Employing Artificial Intelligence Techniques in the Analysis of Morphological Characteristics of Heritage Elements in Iraq
Abstract
This research explores the application of artificial intelligence (AI) tools to the morphological analysis and digital documentation of heritage architectural elements, focusing on the muqarnas of the Abbasid Palace in Baghdad. A replicable workflow was developed that combines AI-based monocular depth estimation models, including MiDaS and Depth Anything, with point cloud generation, three-dimensional mesh reconstruction, and quantitative curvature analysis. High-resolution photographs were processed to produce detailed depth maps, which were transformed into dense point clouds and reconstructed into watertight meshes using the Poisson Surface Reconstruction algorithm. Per-vertex curvature metrics were extracted and visualized through color-coded maps and histograms, revealing a predominance of moderately low curvature regions interspersed with localized high-curvature zones corresponding to decorative recesses and stepped projections.

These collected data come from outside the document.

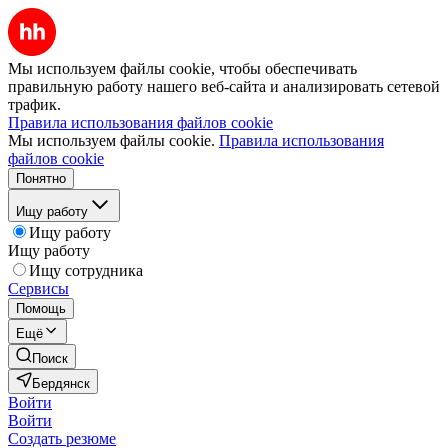
Мы используем файлы cookie, чтобы обеспечивать
правильную работу нашего веб-сайта и анализировать сетевой
трафик.
Правила использования файлов cookie
Мы используем файлы cookie.
Правила использования
файлов cookie
Понятно
Ищу работу
Ищу работу
Ищу работу
Ищу сотрудника
Сервисы
Помощь
Ещё
Поиск
Бердянск
Войти
Войти
Создать резюме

Segmentation and classification of depth and curvature data enabled the surface to be divided into discrete morphological units, supporting a structured interpretation of its hierarchical design. These findings highlight the potential of integrating accessible AI-based tools with open-source 3D processing platforms to enhance the accuracy, objectivity, and reproducibility of heritage documentation. The methodology offers a scalable approach for analyzing similar historical elements and contributes to the broader discourse on digital preservation, conservation monitoring, and the interpretation of Islamic architectural heritage.